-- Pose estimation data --
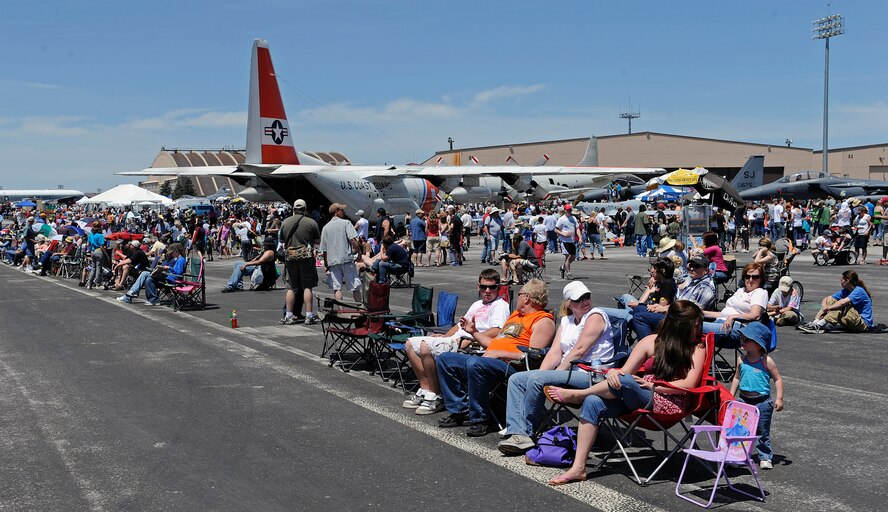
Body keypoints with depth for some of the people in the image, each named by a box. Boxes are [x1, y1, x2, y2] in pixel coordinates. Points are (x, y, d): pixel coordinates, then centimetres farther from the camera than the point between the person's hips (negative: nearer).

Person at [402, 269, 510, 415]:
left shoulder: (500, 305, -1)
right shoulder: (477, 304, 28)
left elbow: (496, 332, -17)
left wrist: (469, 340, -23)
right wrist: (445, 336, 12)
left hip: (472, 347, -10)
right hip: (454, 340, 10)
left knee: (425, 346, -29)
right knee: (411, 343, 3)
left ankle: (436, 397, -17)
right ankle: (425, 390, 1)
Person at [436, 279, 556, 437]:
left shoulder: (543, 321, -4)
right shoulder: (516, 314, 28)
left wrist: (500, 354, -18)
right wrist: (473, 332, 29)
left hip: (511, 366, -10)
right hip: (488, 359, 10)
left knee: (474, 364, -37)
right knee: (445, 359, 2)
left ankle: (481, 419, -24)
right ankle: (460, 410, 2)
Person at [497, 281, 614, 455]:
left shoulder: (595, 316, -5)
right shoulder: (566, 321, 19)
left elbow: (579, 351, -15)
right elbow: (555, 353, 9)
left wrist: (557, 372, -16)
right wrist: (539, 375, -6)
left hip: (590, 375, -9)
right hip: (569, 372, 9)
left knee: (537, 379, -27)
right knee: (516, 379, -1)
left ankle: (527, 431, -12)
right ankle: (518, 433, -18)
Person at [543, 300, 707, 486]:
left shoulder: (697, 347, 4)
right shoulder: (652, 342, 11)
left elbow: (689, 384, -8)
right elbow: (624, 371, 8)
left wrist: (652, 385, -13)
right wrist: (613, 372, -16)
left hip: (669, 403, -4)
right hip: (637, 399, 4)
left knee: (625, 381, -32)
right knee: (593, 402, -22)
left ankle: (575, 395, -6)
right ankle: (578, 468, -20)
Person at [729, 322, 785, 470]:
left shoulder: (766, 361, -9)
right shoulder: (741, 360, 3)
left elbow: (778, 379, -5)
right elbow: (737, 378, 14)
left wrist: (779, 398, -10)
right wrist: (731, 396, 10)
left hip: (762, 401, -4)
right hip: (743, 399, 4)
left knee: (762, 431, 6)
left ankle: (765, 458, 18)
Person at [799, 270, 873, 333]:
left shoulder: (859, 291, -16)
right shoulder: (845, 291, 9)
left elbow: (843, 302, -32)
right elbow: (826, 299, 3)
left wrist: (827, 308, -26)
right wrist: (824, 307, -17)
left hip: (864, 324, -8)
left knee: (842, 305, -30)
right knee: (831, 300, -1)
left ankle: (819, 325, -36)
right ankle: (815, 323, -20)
--
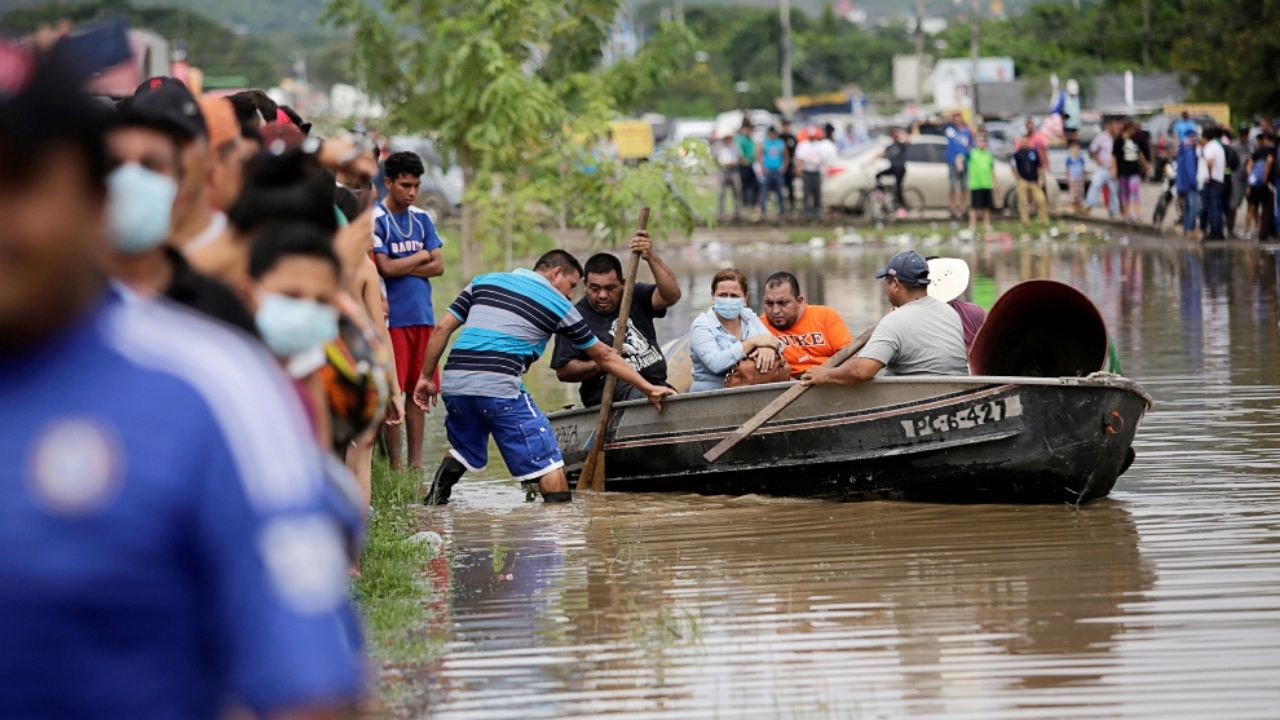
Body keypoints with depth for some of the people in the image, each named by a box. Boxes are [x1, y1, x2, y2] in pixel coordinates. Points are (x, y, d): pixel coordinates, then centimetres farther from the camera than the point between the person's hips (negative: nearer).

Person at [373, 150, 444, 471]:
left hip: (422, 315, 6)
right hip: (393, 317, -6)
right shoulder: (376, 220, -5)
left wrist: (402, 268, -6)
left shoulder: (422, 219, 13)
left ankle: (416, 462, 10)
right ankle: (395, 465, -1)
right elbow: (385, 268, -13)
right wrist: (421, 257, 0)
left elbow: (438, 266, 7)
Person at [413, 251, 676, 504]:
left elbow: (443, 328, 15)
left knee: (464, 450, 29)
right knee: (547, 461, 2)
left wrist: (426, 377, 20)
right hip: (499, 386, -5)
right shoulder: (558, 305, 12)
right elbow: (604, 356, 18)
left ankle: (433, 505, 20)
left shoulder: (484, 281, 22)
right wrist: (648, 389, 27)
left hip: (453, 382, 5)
--
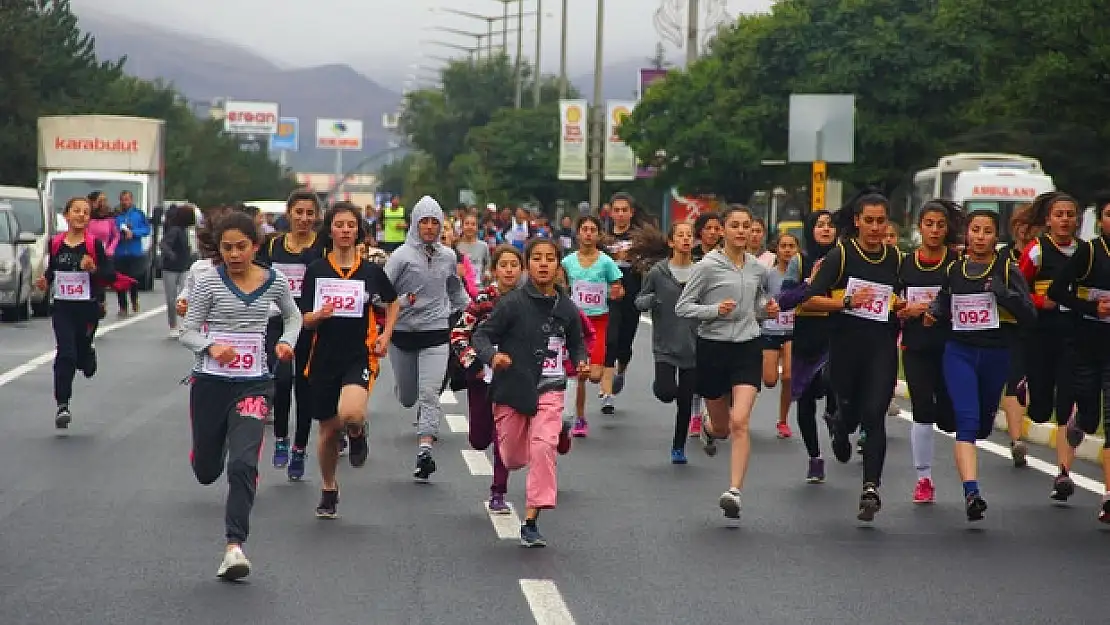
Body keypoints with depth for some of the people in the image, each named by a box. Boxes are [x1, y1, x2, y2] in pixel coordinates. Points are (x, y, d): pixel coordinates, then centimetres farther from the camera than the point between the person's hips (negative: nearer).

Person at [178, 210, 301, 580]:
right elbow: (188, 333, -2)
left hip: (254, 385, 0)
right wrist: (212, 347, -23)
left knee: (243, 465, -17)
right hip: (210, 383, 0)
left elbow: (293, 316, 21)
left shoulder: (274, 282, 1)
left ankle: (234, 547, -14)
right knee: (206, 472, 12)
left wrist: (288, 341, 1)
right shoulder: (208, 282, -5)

-- Task goal --
Reproduce the lines between the one containing "left knee: (625, 381, -32)" and the one containing "right shoulder: (845, 291, 9)", inclusive, with no changes.

-- Written solution --
left knee: (625, 381, -32)
right knee: (593, 402, -22)
left ankle: (575, 395, -6)
right ankle: (578, 468, -20)
Person at [729, 322, 785, 470]:
left shoulder: (766, 361, -9)
right shoulder: (741, 360, 3)
left elbow: (778, 379, -5)
right elbow: (737, 378, 14)
left wrist: (779, 398, -10)
right wrist: (731, 396, 10)
left hip: (762, 401, -4)
right hip: (743, 399, 4)
left knee: (762, 431, 6)
left ankle: (765, 458, 18)
Person at [799, 270, 873, 333]:
left shoulder: (859, 291, -16)
right shoulder: (845, 291, 9)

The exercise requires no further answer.